И тогда она обернулась к нему, что было грубой тактической ошибкой с ее стороны. На мгновение он ослабил объятия, но потом сжал ее еще крепче, чтобы, пусть даже через футболку, сполна насладиться ощущением того, как ее нежная, полная женская грудь прижимается к его мужской, плоской и мускулистой. Чтобы сполна насладиться округлостью ее бедер, между которых ему так хотелось проникнуть, и она наверняка тоже это уже поняла. А еще он знал: она с радостью бы вырвалась от него, если бы не другое ее желание, которое оказалось сильнее.
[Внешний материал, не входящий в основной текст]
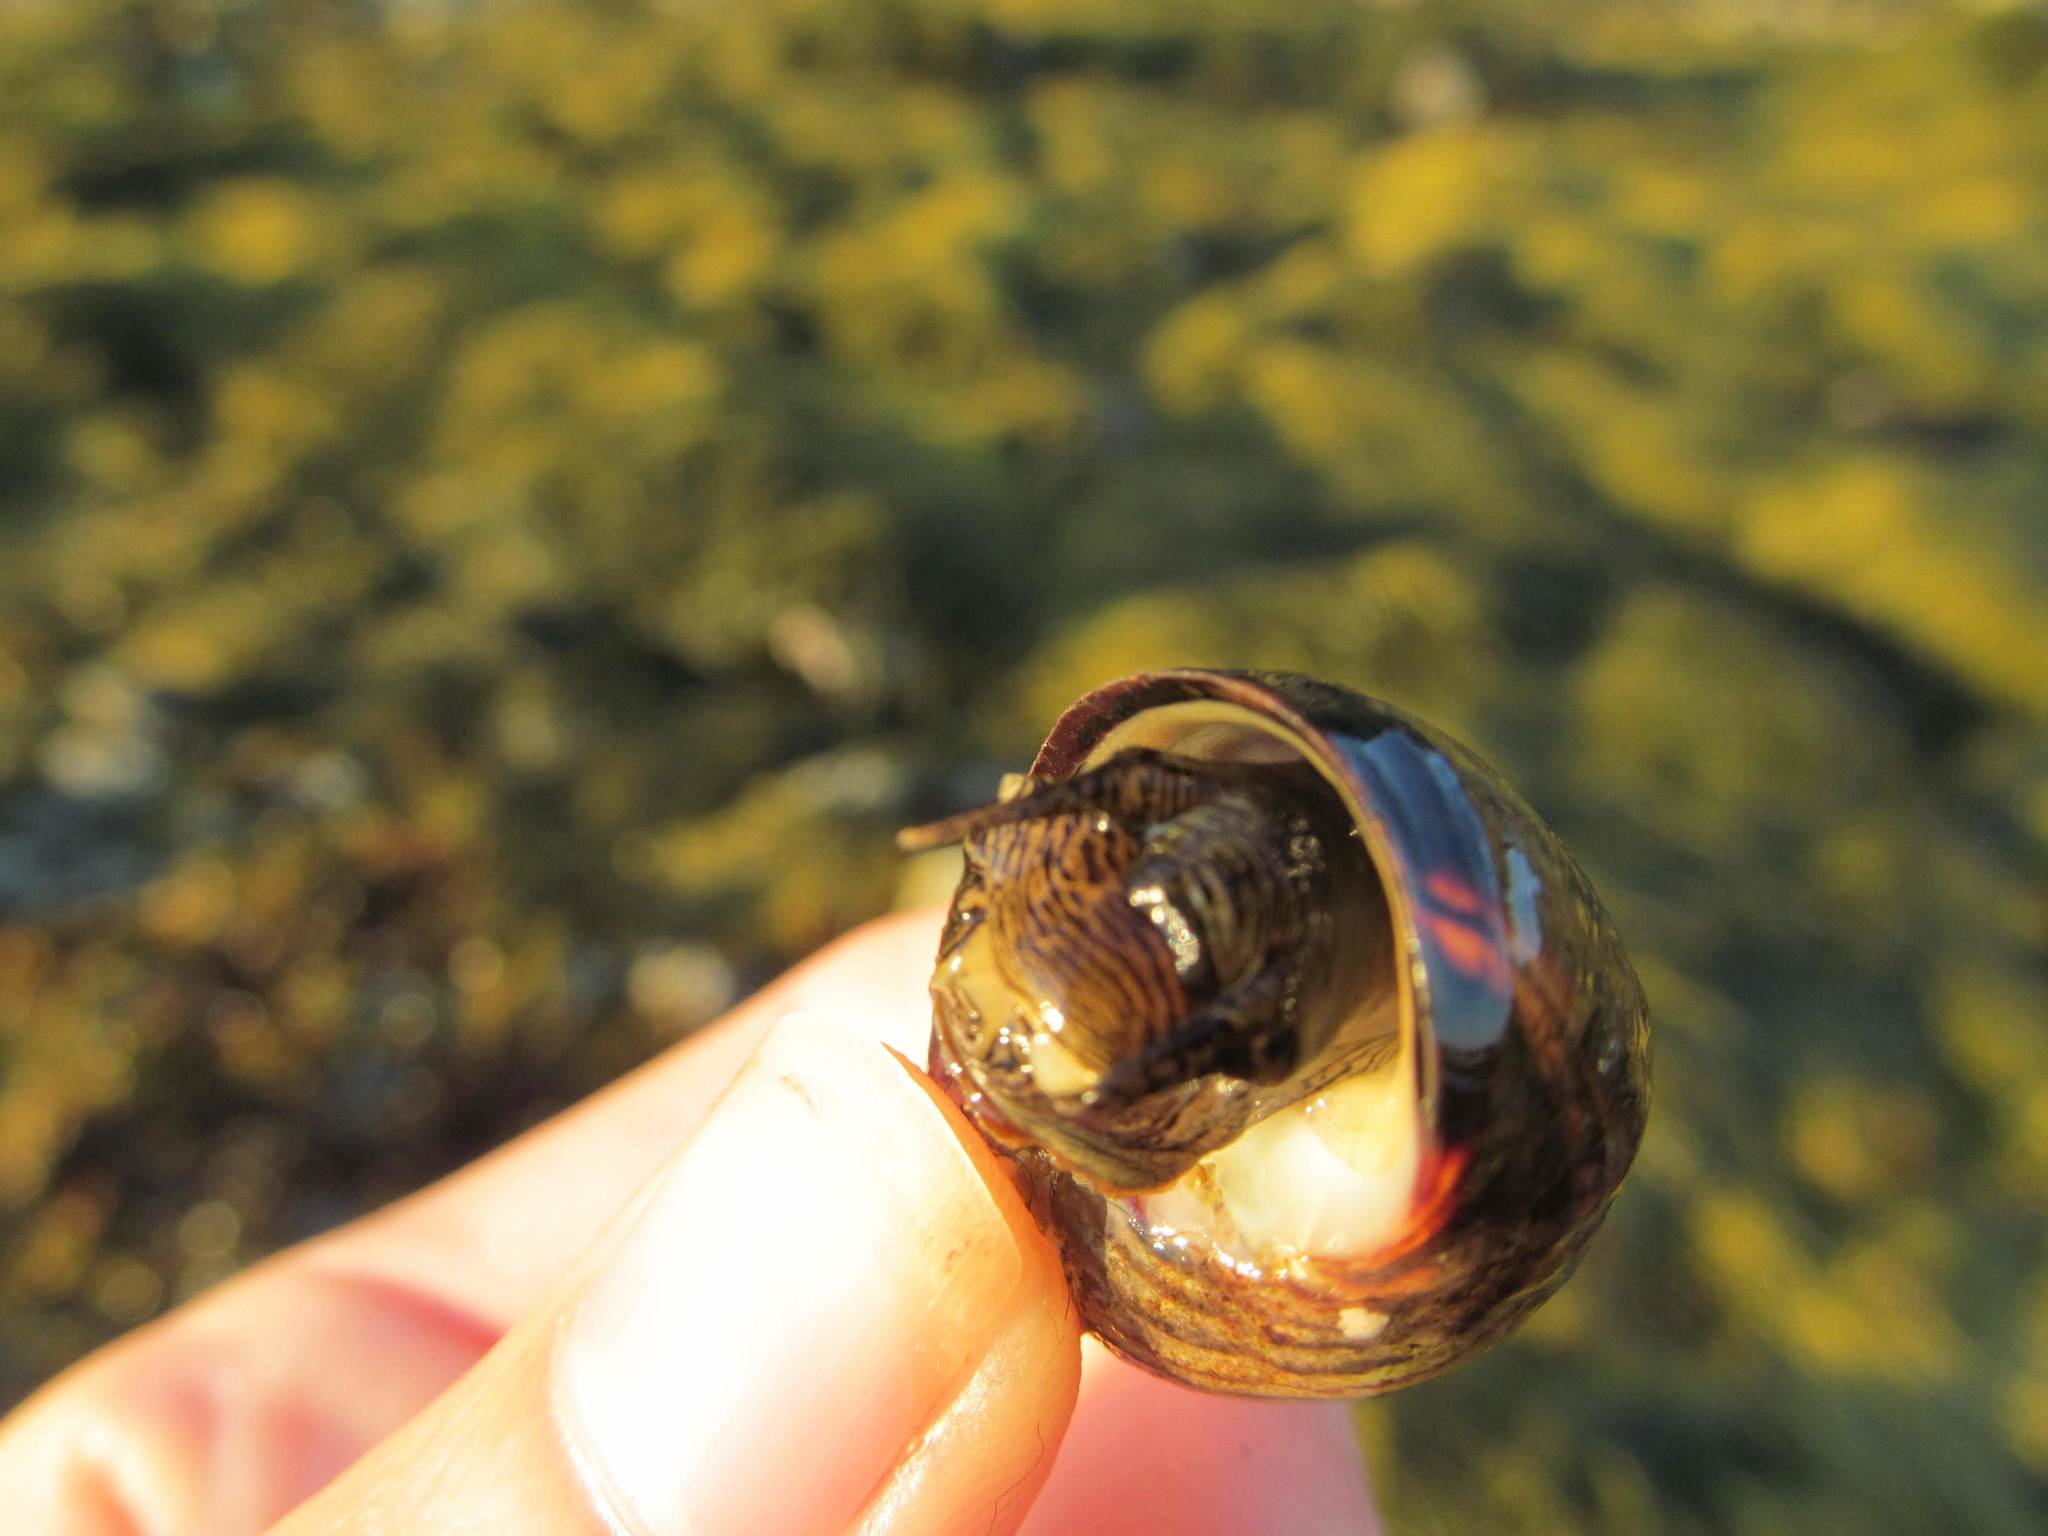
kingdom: Animalia
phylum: Mollusca
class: Gastropoda
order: Littorinimorpha
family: Littorinidae
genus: Littorina
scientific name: Littorina littorea
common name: Common periwinkle
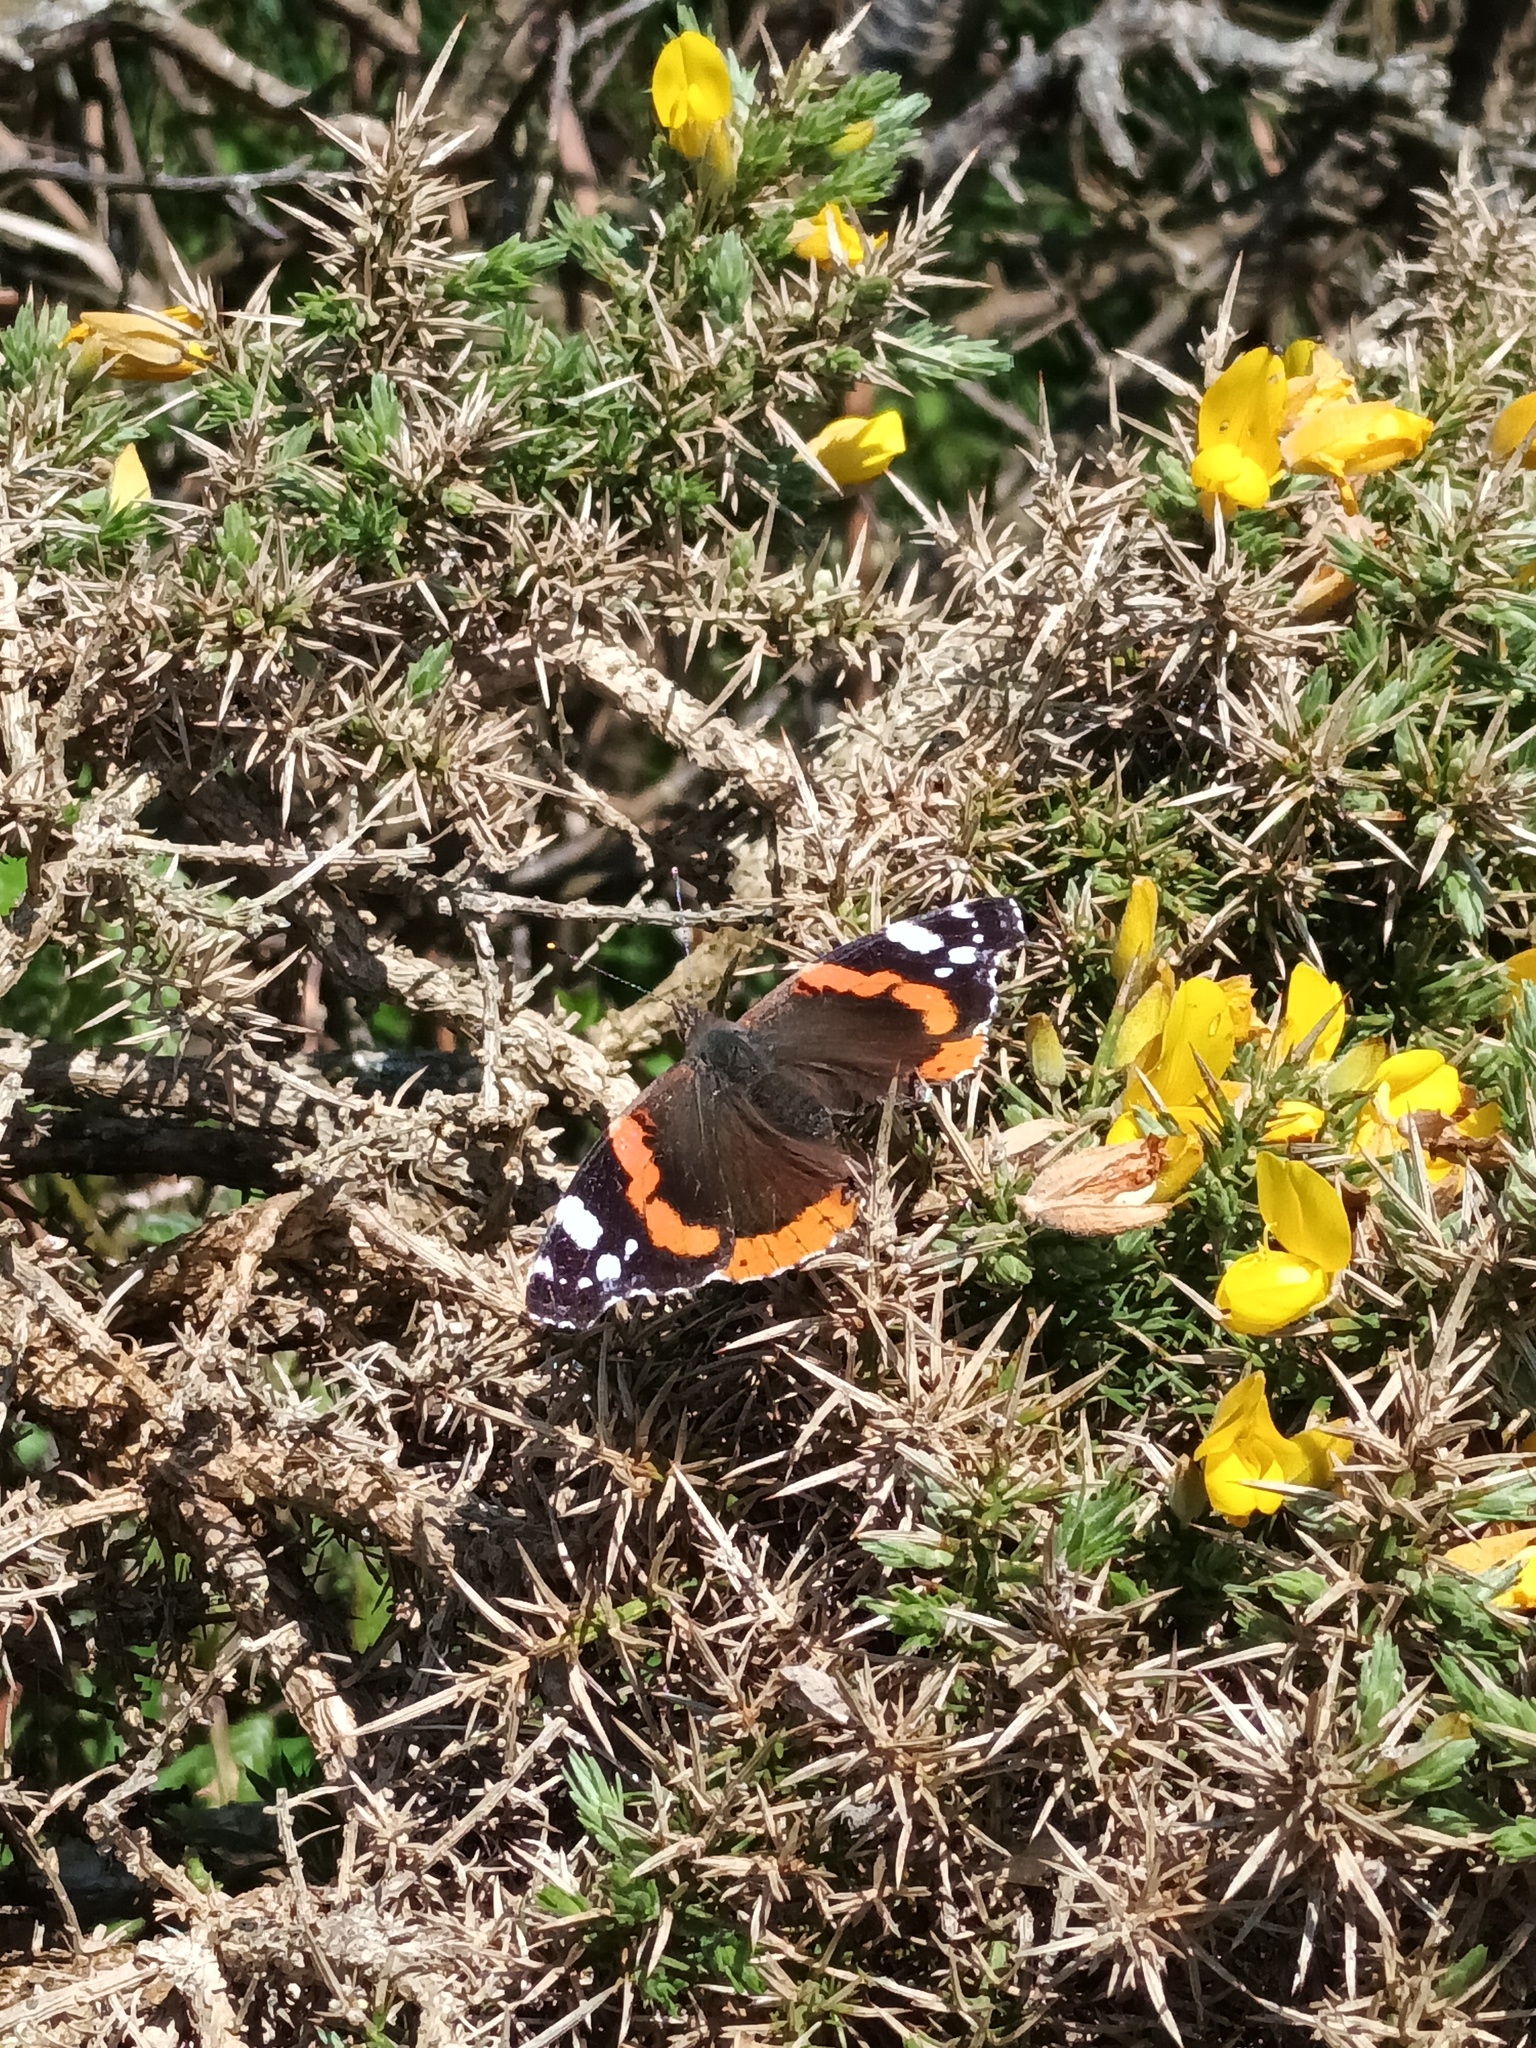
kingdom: Animalia
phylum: Arthropoda
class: Insecta
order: Lepidoptera
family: Nymphalidae
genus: Vanessa
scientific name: Vanessa atalanta
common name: Red admiral
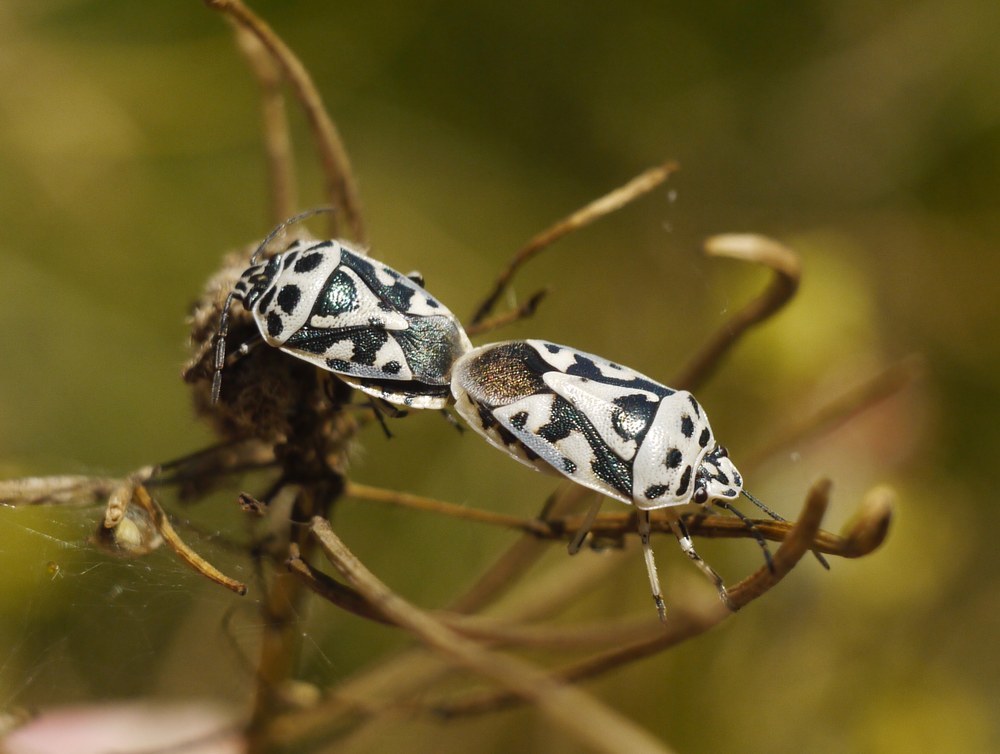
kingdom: Animalia
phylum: Arthropoda
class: Insecta
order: Hemiptera
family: Pentatomidae
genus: Eurydema
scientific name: Eurydema ornata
Она ждала, когда он поцелует ее.

Он наклонился к ней низко-низко, так что его губы ощутили ее дыхание, но целовать не стал.

— Скажи, Каролин, ты ведь хочешь меня поцеловать? — прошептал он.

— Я хочу, чтобы ты меня отпустил, — выдавила она.

Алекс тотчас разжал объятия.

— Но ведь ты хочешь меня поцеловать?

Она подняла на него глаза, и в их прохладных голубых колодцах он прочел и ее гнев, и ее обиду.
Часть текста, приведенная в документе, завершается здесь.